Namun kebijakan ini tidak berjalan mulus. Banyak nasabah, terutama pelaku UMKM dan masyarakat menengah, merasa dirugikan karena rekening mereka diblokir tanpa pemberitahuan lebih dulu. Tagar #RekeningSayaAktif bahkan sempat jadi trending selama empat hari berturut-turut.
Dalam isu penolakan transmigrasi dan rekening dormant, kebijakan ini menjadi bagian dari keresahan publik tentang kendali negara terhadap kepemilikan pribadi. Pemerintah akhirnya membuka kembali akses rekening secara bertahap setelah proses verifikasi nasabah selesai, namun citra lembaga keuangan publik sempat terganggu.
• Penolakan Transmigrasi oleh Masyarakat Adat Kalimantan
Di saat yang hampir bersamaan, masyarakat adat dari Kalimantan Timur, Tengah, dan Barat menggelar aksi besar-besaran menolak program baru transmigrasi yang dinilai mengancam hak atas tanah adat mereka. Protes ini bukan sekadar sentimen lokal, melainkan gerakan nasional yang menuntut keadilan ruang hidup bagi komunitas asli.
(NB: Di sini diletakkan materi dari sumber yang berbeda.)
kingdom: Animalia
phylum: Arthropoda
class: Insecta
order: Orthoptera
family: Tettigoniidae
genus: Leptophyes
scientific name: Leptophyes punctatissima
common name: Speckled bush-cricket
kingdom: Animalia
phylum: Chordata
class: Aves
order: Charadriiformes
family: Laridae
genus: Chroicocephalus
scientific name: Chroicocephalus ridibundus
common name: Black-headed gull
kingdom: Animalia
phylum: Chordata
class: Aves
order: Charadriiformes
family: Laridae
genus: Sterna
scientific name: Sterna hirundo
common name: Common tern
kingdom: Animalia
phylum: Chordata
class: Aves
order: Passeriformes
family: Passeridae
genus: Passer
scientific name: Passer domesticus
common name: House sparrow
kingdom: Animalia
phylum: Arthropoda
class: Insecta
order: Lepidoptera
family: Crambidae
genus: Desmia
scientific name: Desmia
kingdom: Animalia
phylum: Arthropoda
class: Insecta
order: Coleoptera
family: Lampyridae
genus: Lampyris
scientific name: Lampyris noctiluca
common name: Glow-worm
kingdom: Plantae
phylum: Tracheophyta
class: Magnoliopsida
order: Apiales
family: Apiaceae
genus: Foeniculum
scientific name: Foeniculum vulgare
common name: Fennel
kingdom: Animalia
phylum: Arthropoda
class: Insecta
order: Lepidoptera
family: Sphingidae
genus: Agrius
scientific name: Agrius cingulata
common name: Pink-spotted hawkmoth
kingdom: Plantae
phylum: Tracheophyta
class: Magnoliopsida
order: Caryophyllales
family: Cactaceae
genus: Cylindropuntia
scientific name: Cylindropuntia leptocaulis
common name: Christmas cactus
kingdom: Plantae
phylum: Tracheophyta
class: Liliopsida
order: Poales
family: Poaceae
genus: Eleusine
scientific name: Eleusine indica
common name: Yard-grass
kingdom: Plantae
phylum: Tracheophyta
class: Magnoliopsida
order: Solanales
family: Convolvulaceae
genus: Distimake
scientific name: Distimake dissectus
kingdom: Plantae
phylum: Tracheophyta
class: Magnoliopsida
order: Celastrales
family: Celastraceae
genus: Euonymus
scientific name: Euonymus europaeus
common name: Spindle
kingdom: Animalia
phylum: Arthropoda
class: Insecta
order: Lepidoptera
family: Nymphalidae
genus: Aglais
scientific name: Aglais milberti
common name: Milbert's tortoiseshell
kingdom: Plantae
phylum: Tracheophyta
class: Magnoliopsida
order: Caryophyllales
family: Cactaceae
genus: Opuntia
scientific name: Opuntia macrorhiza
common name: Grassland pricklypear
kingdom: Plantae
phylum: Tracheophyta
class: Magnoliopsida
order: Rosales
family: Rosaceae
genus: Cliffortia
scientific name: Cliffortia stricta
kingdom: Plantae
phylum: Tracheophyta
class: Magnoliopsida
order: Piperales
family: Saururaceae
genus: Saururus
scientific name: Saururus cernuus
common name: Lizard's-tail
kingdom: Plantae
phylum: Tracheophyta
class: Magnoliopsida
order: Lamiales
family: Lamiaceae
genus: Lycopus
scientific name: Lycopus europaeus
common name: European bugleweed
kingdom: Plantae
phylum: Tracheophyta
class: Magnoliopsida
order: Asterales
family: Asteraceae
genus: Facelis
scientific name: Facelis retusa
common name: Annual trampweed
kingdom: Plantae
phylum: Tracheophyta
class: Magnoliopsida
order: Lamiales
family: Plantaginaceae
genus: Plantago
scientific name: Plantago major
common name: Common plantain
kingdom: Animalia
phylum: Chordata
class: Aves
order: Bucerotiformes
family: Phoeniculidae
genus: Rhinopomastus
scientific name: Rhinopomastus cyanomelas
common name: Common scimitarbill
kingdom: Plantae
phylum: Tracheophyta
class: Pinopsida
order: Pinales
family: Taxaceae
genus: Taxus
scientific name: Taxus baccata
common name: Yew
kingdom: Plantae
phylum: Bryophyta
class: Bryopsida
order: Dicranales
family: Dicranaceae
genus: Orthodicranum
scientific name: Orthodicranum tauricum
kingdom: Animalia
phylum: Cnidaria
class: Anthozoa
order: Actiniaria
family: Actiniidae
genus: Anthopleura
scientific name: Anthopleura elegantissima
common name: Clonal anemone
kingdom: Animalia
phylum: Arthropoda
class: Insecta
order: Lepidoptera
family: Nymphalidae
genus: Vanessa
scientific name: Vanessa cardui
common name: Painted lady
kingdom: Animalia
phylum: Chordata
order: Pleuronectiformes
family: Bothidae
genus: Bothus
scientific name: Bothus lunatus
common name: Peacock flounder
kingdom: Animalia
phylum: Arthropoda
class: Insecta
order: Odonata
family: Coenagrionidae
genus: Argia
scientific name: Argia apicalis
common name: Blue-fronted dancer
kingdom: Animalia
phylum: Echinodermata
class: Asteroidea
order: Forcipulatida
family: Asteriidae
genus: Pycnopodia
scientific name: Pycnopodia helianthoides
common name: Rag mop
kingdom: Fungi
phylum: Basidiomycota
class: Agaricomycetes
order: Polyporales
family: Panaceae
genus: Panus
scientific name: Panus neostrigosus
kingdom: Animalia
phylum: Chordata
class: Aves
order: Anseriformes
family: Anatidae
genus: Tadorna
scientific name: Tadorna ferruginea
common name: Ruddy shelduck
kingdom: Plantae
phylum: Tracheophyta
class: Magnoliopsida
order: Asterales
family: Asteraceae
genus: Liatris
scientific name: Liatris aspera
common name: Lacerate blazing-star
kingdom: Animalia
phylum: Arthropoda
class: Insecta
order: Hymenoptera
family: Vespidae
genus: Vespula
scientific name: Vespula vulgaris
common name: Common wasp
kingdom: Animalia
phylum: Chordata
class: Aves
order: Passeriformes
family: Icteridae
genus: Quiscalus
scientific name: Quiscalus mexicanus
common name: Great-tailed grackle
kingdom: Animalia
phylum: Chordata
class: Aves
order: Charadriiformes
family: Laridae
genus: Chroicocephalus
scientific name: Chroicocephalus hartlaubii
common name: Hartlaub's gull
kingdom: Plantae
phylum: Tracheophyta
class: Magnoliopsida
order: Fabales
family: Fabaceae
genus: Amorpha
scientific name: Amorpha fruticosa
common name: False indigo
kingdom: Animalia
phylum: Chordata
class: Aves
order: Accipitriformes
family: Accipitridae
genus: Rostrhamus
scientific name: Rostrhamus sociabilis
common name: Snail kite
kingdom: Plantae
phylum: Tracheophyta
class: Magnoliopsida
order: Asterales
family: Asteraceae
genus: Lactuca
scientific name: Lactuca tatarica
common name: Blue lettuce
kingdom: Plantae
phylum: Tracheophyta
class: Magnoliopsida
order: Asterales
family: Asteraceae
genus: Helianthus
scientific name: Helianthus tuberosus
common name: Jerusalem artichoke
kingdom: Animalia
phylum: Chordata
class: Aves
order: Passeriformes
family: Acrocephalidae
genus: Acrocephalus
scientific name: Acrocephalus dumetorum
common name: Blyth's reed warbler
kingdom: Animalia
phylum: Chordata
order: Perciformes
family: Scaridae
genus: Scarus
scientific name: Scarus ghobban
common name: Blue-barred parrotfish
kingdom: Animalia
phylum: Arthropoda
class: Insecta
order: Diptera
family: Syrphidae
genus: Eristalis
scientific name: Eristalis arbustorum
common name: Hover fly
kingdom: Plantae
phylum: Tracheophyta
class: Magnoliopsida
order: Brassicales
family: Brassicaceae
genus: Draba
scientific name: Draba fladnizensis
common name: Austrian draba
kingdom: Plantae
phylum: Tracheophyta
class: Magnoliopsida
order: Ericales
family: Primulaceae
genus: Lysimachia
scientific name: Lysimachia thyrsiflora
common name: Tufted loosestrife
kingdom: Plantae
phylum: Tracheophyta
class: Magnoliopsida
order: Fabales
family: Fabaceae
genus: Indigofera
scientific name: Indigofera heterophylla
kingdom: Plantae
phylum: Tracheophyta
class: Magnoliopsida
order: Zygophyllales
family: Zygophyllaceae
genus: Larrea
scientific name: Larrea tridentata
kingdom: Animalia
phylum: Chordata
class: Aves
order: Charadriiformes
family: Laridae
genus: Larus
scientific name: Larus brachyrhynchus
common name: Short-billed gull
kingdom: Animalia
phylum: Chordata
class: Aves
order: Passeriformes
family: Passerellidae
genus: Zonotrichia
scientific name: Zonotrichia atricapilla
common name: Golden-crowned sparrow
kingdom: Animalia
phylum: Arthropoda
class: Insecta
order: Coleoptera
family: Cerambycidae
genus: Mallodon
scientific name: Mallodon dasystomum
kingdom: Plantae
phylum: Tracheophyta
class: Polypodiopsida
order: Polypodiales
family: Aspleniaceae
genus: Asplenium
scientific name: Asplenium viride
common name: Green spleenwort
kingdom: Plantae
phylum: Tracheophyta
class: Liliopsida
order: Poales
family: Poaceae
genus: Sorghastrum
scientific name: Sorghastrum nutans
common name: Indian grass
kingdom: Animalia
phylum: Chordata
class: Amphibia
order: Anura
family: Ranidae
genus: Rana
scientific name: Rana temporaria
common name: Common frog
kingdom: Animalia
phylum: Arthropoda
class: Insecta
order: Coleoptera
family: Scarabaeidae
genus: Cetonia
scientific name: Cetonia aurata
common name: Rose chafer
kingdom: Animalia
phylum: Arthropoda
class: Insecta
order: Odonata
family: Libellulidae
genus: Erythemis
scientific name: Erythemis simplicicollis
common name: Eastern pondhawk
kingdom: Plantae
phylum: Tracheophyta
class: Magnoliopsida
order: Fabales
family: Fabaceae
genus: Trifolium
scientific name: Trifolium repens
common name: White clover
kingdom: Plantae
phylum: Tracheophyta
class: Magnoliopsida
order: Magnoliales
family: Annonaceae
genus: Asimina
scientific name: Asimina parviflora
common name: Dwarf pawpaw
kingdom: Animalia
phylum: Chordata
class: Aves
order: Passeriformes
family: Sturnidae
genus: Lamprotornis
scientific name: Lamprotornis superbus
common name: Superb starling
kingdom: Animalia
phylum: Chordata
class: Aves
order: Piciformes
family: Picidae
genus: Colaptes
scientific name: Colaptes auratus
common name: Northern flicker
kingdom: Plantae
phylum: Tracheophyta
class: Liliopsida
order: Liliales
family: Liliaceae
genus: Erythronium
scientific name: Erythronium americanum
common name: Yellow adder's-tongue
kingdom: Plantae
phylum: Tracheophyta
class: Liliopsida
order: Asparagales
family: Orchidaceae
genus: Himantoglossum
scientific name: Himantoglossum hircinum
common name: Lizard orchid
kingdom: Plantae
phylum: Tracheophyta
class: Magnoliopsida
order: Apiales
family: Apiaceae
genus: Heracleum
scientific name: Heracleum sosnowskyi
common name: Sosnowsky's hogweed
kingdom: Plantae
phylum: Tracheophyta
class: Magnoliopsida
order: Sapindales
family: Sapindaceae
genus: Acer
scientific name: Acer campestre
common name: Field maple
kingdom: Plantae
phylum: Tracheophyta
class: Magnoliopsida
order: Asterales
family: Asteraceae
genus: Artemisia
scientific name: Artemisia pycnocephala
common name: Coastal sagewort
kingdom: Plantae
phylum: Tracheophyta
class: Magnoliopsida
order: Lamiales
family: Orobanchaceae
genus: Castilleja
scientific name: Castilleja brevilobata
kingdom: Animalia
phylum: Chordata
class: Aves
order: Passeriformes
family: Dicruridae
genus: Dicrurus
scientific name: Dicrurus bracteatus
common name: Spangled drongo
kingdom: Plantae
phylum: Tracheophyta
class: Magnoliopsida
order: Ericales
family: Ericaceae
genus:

Aksi long march dan orasi digelar di berbagai kota, terutama di wilayah konsesi lahan yang rencananya akan dijadikan permukiman transmigran. Spanduk-spanduk berisi pesan “Tanah Adat Bukan untuk Dipindah” dan “Transmigrasi = Penggusuran Modern” membanjiri media sosial dan jalanan.
Dalam konteks penolakan transmigrasi dan rekening dormant, masyarakat adat merasa negara kembali mengabaikan suara mereka. Mereka menuntut moratorium terhadap program transmigrasi hingga ada mekanisme konsultasi publik yang benar-benar menghormati nilai-nilai adat dan hukum lokal.
• Penyatuan Dua Isu: Ketidakpercayaan dan Kedaulatan Publik
Meski terlihat berbeda, isu penolakan transmigrasi dan rekening dormant memiliki akar yang sama: ketidakpercayaan terhadap tata kelola negara. Dalam kasus rekening dormant, masyarakat merasa hak finansial mereka bisa diintervensi secara sepihak. Dalam kasus transmigrasi, ruang hidup komunitas adat dianggap bisa ditentukan dari pusat tanpa dialog yang adil.
Kombinasi dua kebijakan ini memunculkan atmosfer ketegangan antara warga dan institusi pemerintah. Masyarakat mempertanyakan sejauh mana negara melindungi atau justru mencampuri hak-hak dasar warga.
Sejumlah akademisi menyarankan pemerintah memperkuat pendekatan partisipatif dalam perumusan kebijakan. Pendekatan top-down tidak lagi efektif di era keterbukaan informasi saat ini. Isu penolakan transmigrasi dan rekening dormant seharusnya jadi pelajaran tentang pentingnya mendengar suara publik.
• Penutup: Peluang Perbaikan Tata Kelola Publik
Sebagai penutup, penolakan transmigrasi dan rekening dormant bukan sekadar kontroversi musiman. Ini adalah cermin besar bahwa tata kelola publik masih punya PR besar dalam soal komunikasi, transparansi, dan akuntabilitas. Negara perlu mengadopsi pendekatan yang lebih manusiawi dan berbasis data dalam membuat keputusan yang berdampak luas.
Langkah-langkah perbaikan seperti membangun sistem notifikasi digital sebelum pemblokiran rekening, serta menciptakan forum dialog antara kementerian dan masyarakat adat adalah langkah awal yang krusial. Pemerintah juga harus menghindari kebijakan copy-paste tanpa memahami konteks lokal.
Jika dikelola dengan bijak, isu penolakan transmigrasi dan rekening dormant justru bisa menjadi batu loncatan menuju tata kelola yang lebih demokratis dan berpihak pada rakyat. Karena dalam demokrasi yang sehat, keputusan tidak boleh hanya turun dari atas—ia harus tumbuh dari bawah.